__Texto fornecido__
·····
Futuro distópico, cinismo, paranoia, tecnologia voltando-se contra o usuário. Não seria incorreto afirmar que Black Mirror, enquanto visão de mundo, apresenta algo de muito pessimista e sombrio para seu espectador. Isso não é um problema, longe disso. Como reflexo de nossa sociedade atual, a ótica pouco otimista não parece nada distante da realidade. O que poderia ser prejudicial para o programa era esse pessimismo virar marca registrada indissociável, algo previsível, portanto. Para uma série que se orgulha de seus plot twists, não ficaria difícil para o espectador antever que qualquer reviravolta se daria como algo nocivo para o protagonista. Não existem finais felizes em Black Mirror, afinal de contas. Isso era verdade até San Junipero, um dos episódios mais premiados da história do show. Roteirizado por Charlie Brooker, criador da série, este é o ponto fora da curva. É a trama que mais se distancia do que havíamos visto até então em Black Mirror. Uma história com verdadeiro coração.

Na trama, ambientada em 1987, conhecemos a tímida Yorkie (Mackenzie Davis) em sua visita à San Junipero. Em uma balada ela conhece a expansiva Kelly (Gugu Mbatha-Raw) e uma rápida atração surge entre as duas. Embora seja introvertida, Yorkie enxerga que pode se soltar mais com Kelly e logo se apaixona por aquela mulher. Os encontros aos sábados, no entanto, cessam logo depois delas dividirem uma noite de amor. O que teria acontecido à Kelly? – pergunta Yorkie. A resposta parece um tanto improvável, mas, segundo seus conhecidos, ela estaria em outra época. Como isso seria possível? Yorkie decide visitar outras eras à procura de Kelly e a encontra em plenos anos 2000. Seus sentimentos a fizeram fugir e ao ver Yorkie em sua frente, Kelly terá de decidir o que fazer com seu novo amor.

Escrever sobre San Junipero e não entrar em detalhes sobre a trama é praticamente impossível, portanto se você deseja manter as surpresas do episódio intactas, caso ainda não o tenha assistido, pule para o próximo parágrafo. Brooker concebe neste episódio uma espécie de paraíso nostálgico virtual, onde os mortos podem viver e os doentes têm a chance de se aventurar por algumas horas. É um conceito interessante, em que é possível escolher um pós-vida seguro, no qual se pode viver em sua época mais desejada. O grande conflito dessa realidade é a escolha. Se um ente querido seu preferiu não viver em San Junipero, você não poderá encontra-lo lá. Kelly enfrenta esse dilema. Idosa na vida real, sua escolha é entre viver uma nova história de amor com Yorkie ou se reencontrar com o marido e a filha no pós-vida verdadeiro – se é que ele existe, mesmo. É muito fácil entender o que move essa personagem, com o roteirista habilmente nos colocando no lugar da protagonista. O que faríamos no lugar dela? Viveríamos em San Junipero para sempre? Ou escolheríamos o “descanso eterno”?
·····
__Informações fornecidas__
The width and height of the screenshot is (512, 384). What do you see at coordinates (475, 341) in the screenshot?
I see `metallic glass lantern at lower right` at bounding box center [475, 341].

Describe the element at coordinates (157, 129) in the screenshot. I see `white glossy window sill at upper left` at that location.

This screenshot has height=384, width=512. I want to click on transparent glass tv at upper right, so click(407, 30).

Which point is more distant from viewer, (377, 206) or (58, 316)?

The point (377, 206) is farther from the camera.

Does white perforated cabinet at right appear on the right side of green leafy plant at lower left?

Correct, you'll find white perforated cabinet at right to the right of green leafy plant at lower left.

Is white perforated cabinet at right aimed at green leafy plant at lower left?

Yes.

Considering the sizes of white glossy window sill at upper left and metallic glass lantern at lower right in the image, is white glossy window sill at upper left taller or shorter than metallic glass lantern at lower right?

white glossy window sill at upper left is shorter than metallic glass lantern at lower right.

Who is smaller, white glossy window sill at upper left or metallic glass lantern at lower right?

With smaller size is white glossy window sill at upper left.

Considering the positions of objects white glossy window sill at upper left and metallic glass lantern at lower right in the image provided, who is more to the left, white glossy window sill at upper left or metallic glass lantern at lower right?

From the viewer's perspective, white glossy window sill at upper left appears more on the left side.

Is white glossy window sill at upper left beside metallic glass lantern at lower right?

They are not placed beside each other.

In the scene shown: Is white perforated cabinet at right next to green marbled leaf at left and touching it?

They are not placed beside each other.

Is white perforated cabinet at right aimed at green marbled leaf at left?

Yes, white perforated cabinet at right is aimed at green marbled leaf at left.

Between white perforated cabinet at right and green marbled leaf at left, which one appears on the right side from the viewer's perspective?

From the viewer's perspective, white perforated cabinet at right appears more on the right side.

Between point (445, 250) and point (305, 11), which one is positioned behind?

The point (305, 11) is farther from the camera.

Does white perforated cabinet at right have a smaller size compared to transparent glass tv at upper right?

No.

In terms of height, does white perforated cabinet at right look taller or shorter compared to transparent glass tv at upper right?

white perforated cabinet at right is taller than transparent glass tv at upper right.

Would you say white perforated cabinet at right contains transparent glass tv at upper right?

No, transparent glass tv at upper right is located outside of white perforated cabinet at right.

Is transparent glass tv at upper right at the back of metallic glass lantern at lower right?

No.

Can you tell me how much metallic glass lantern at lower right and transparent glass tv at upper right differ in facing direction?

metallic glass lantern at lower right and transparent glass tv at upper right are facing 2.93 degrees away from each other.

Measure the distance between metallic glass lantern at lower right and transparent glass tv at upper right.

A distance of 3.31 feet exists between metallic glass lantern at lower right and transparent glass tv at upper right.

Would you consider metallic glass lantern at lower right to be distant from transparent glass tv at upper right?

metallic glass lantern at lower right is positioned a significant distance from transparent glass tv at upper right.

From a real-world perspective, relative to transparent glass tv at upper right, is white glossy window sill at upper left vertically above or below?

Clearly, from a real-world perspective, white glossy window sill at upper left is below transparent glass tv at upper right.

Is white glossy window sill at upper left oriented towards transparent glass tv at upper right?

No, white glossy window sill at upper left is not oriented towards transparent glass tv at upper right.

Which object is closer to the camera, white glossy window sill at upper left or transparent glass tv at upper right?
·····
__Problema proposto__
Dê continuidade à crítica sobre o episódio San Junipero a partir da última frase apresentada.

__Resultado da tarefa__
Ao mesmo tempo em que nos faz perguntas profundas, Brooker constrói uma história de amor intensa e cativante, formando um casal improvável daquelas duas mulheres tão díspares. Aqui vale ressaltar a atuação envolvente de Gugu Mbatha-Raw (que já havia chamado atenção no pouco visto Nos Bastidores da Fama, 2014) e Mackenzie Davis (mais conhecida talvez por Perdido em Marte, 2015). Se é possível se emocionar e embarcar nesta história, muito se deve à atuação de ambas talentosas atrizes. Raw tem uma vivacidade contagiante, mas esconde atrás dessa alegria uma vontade de reencontrar seu marido e filha – algo que ela revela à Yorkie num de seus encontros. Já Davis interpreta a clássica personagem tímida que desabrocha com o contato de uma figura solar como Kelly. Dependendo do roteiro ou da atuação, essa transformação, não raro, soa artificial. Aqui, acreditamos totalmente, até porque as mudanças sofridas por Yorkie são graduais.

Para reconstruir a época, o diretor do episódio Owen Harris – o mesmo do ótimo Be Right Back, da segunda temporada de Black Mirror – parece ter feito muito bem a lição de casa, comandando os departamentos de música, figurino e direção de arte com maestria. Lógico que ver as roupas, os objetos e a decoração da década de 1980 nos transporta para a época. Mas nada é mais certeiro do que a música para permitir essa viagem. Neste quesito, San Junipero é verdadeiramente imperdível. Tem Smiths, Simple Minds, Bangles, Robert Palmer e Berlinda Carlisle emprestando suas canções e conversando completamente com a trama. Preste atenção nas faixas selecionadas. Todas elas comentam algo sobre o que estamos vendo. Por todos estes cuidados na concepção do episódio, não é à toa que San Junipero é visto como um dos melhores episódios da história da série. Prepare-se para pensar e se emocionar.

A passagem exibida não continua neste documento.